The media has always faced such problems. Power brokers pay lip service to press freedom but are, at best, reluctant supporters. In rare rational moments they acknowledge its value. But they throw up barriers the moment the media spotlight shines on their unsavoury activities.
The press has always managed to see off such opposition because the courts were behind it, and because its operations were based on sound commercial foundations. The former is still true, but changing in countries where populist governments are twisting the law. The latter is definitely no longer the case. The media’s commercial base is rapidly eroding and public interest is suffering as a result.
For three centuries the press prospered, and it is no coincidence that those same three centuries saw the fastest growth and the greatest advances in science, technology and political thought in the history of mankind. Newspapers and magazines have been a channel through which flowed world-changing ideas and information.
By the turn of the twentieth century every city in the world had at least one newspaper. Commercial restrictions were dictated largely by geography and technology. General circulation of the New York Times and Washington Post were limited to a radius of about 100 miles from their respective printing plants because that was how far the newspaper lorries could drive in the time available. The British London papers did not achieve a national reach until the development of the railways.
Market forces dictated that the editorial content reflected the varied interests of the readers in the respective geographic areas. New Yorkers read about events in New York with a focus on the business and financial world. The Washington Post was the paper to read for American government happenings. The national distribution of the London newspapers were different. They pointed the way to a readership base based on ideology rather than geography.
Then along came the broadcasters. The received wisdom was that they would destroy the printed word. Wrong. They complemented it. If stories broke in print they were reported on air. If they broke on air they were analysed in print.
That was not the case with the internet. Within a few short years the creation of Sir Tim Berners-Lee has brought both the broadcast and print media to their knees.
The ultra-fast global internet turned news into an instant on demand commodity and abolished geographic limitations at the click of a mouse. In doing so it undermined the differentiated markets of the press. It also lowered the economic entry threshold. Now, anyone with a computer and an internet connection can enter a world that was previously reserved for deep-pocketed billionaires.
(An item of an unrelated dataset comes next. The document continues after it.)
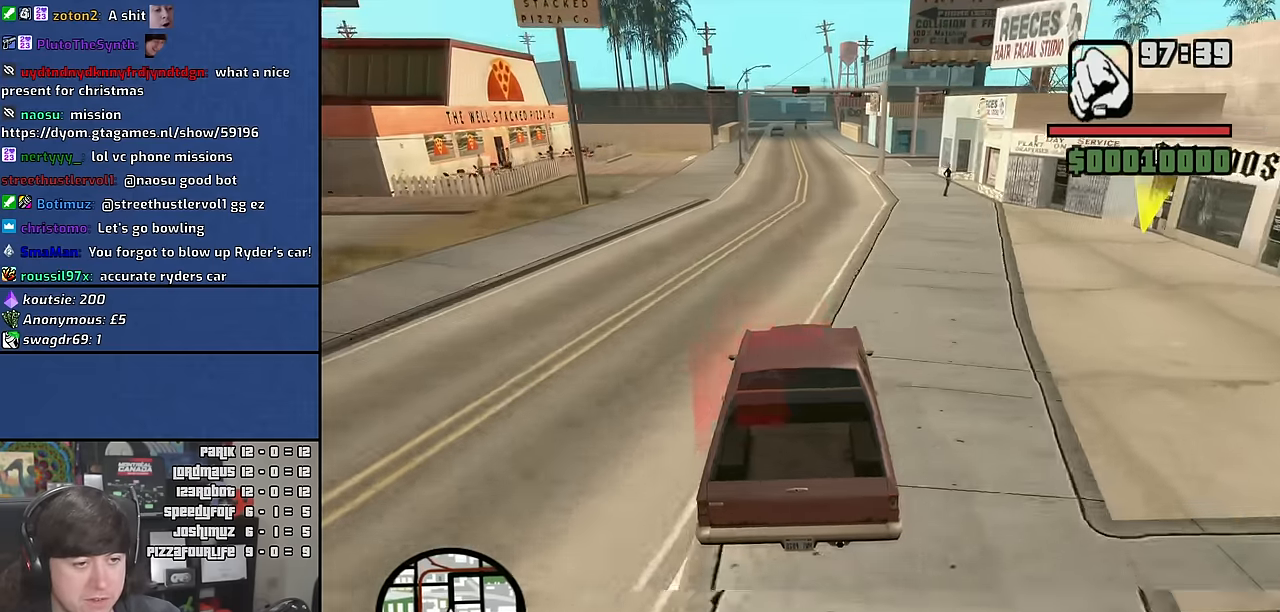
{"keys": [], "mouse": [], "events": [[217, "a", "down"], [334, "a", "up"], [367, "s", "up"]]}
In theory this was a good thing. And much good has come from it. Then cyber space started to fill with lies, half-truths, and conspiracy theories leavened with an underlying message of hate, bigotry and racism. These news sites survived either because their owners were more interested in their cause than profit, or because a global reach coupled with free distribution meant they would almost always find a big enough audience to attract advertisers if their content was outrageous enough.
The traditional media tried to compete by going digital and carving out editorial niches which were no longer targeted on a wide range of interests in a narrow geographic area. Instead they aimed at a narrow range of views in a wide—even global– geographic area. The New York Times, Guardian and Washington Post became the global voices of liberalism. The Washington Times, Fox News and the Daily Telegraph became their conservative counterparts. The Daily Mail became the global disseminator of news about the Kardashians and the Beckhams. The shock jocks of American radio became more shocking as figures such as Alex Jones, Rush Limbaugh and Sean Hannity competed for audiences by trying to outshock each other.
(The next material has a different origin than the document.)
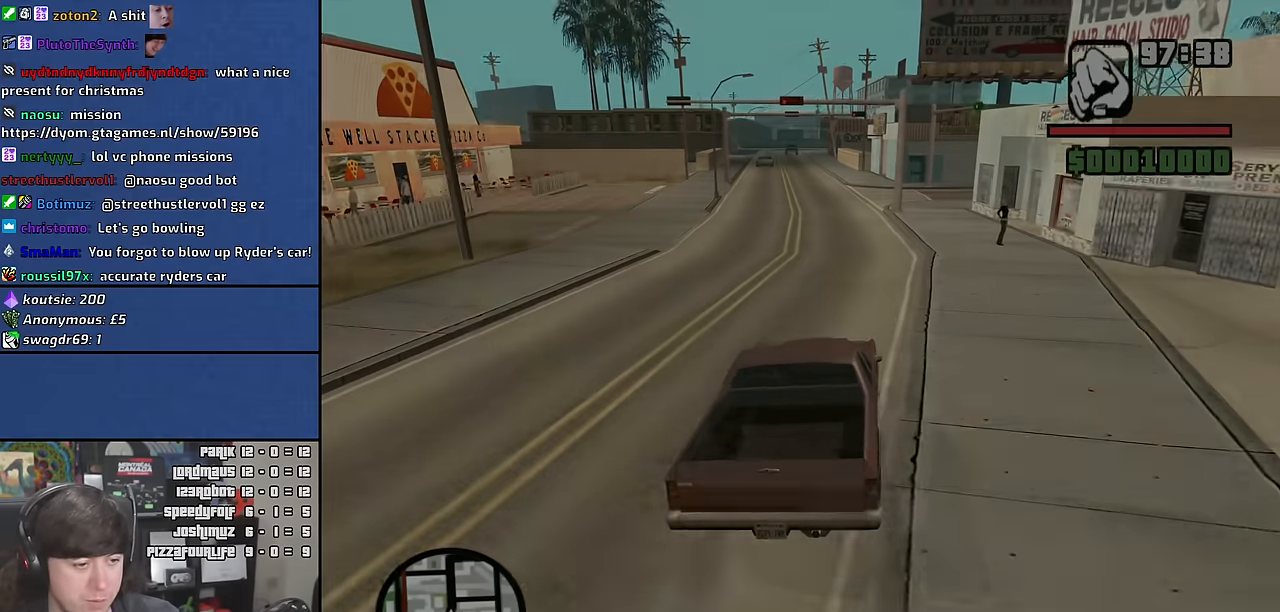
{"keys": [], "mouse": [], "events": []}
Governments have responded by threats of “regulation.” But the answer lies in measures to return the press to a sound commercial footing. Only a financially sound press can be free.
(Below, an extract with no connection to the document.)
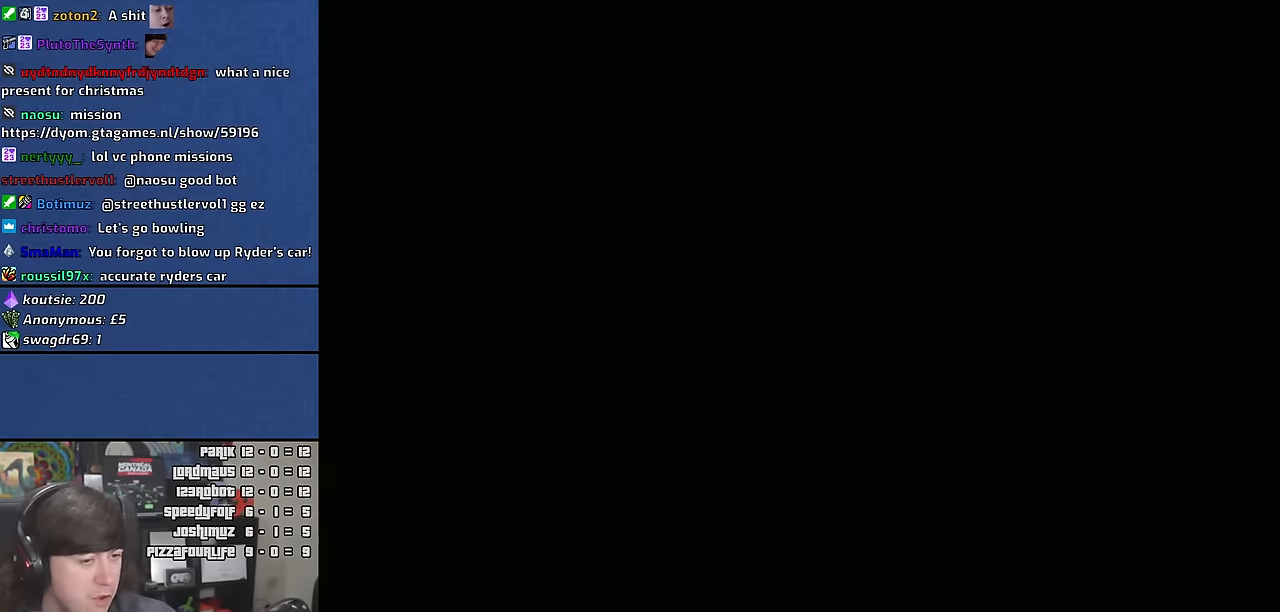
{"keys": [], "mouse": [], "events": []}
* Tom Arms is foreign editor of Liberal Democrat Voice and author of “The Encyclopedia of the War” and the recently published “America Made in Britain". He has a weekly podcast, Transatlantic Riff.
One Comment
When many media outlets get most of their revenue from advertising, how do you secure financial security for them? Competition is important. There needs to be some independent regulation. At least, paying people for their private information is honest and transparent. A free press is important and so is preserving individual privacy and maintaining accurate reporting.